Create A histogram using C++ with map/unordered_map: the default value for a non-existant key

Question

I am defining a small function to create a histogram of a vector of integers, Initially I defined the following function that first test whether the key exists in the map before assigning or increment the value.

map<int, int> histogram(vector<int> &a){
     map<int, int> hist;
     for (auto &x : a){
         hist[x] = hist.count(x) == 0 ? 1 : hist[x] + 1; // check key existence 
     }
     return hist;
}

Later, I found the following code also works without checking the existence of the key. Therefore the default value for a non-existent key is supposed to be ZERO. I am wondering is this behavior guaranteed to have a default zero value when referencing a key that does not exist?

map<int, int> histogram(vector<int> &a){
     map<int, int> hist;
     for (auto &x : a){
         hist[x]++;        // without key existence checking. 
     }
     return hist;
}

Answer 1

Yes, the value inserted by [] is guaranteed to be zero. From C++11 23.4.4.3/1:

Effects: If there is no key equivalent to x in the map, inserts value_type(x, T()) into the map.

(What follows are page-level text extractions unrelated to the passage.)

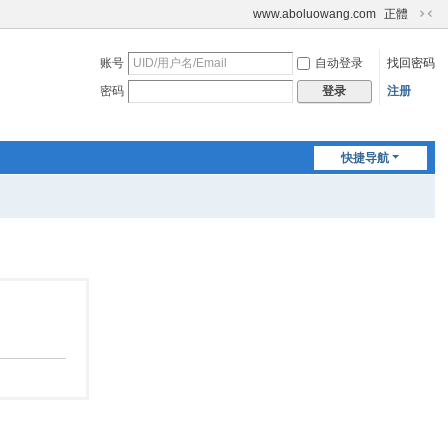
www.aboluowang.com
正體
切
换
账号
自动登录
找回密码
到
窄
密码
注册
登录
版
快捷导航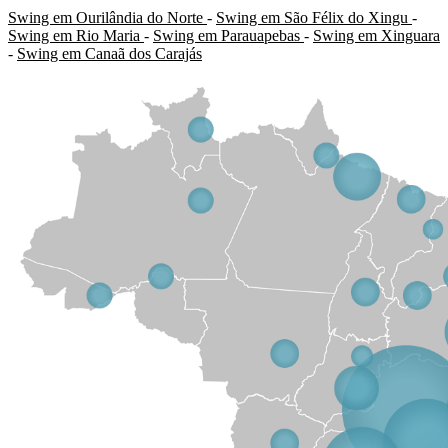
Swing em Ourilândia do Norte
-
Swing em São Félix do Xingu
-
Swing em Rio Maria
-
Swing em Parauapebas
-
Swing em Xinguara
-
Swing em Canaã dos Carajás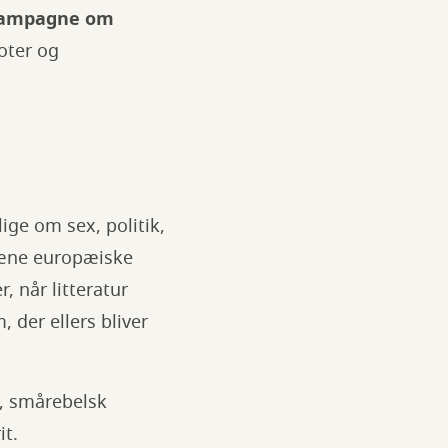
kampagne om
noter og
lige om sex, politik,
 pæne europæiske
, når litteratur
 der ellers bliver
g, smårebelsk
it.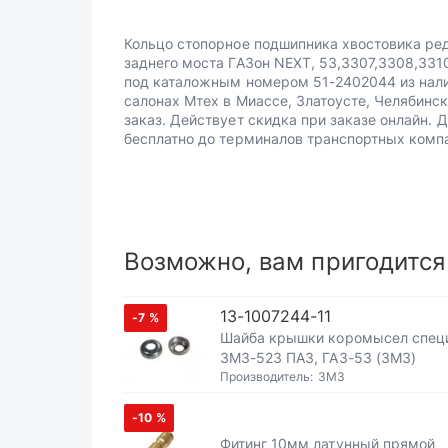
Кольцо стопорное подшипника хвостовика ре
заднего моста ГАЗон NEXT, 53,3307,3308,3310
под каталожным номером 51-2402044 из нал
салонах Мтех в Миассе, Златоусте, Челябинск
заказ. Действует скидка при заказе онлайн. 
бесплатно до терминалов транспортных комп
Возможно, вам пригодится
13-1007244-11
-7
%
Шайба крышки коромысел спец
ЗМЗ-523 ПАЗ, ГАЗ-53 (ЗМЗ)
Производитель:
ЗМЗ
-10
%
Фитинг 10мм латунный прямой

T() specifies value-initialisation which, for numeric types, means it's initialised with the value zero.

Answer 2

It is guaranteed to be zero-initialized for built-in types, and default constructed for user-defined types. The guarantee is that if an element for a given key does not exist, one is inserted, with the mapped_type being value initialized. For built-in types such as int, this means zero initialization.

More information in this reference.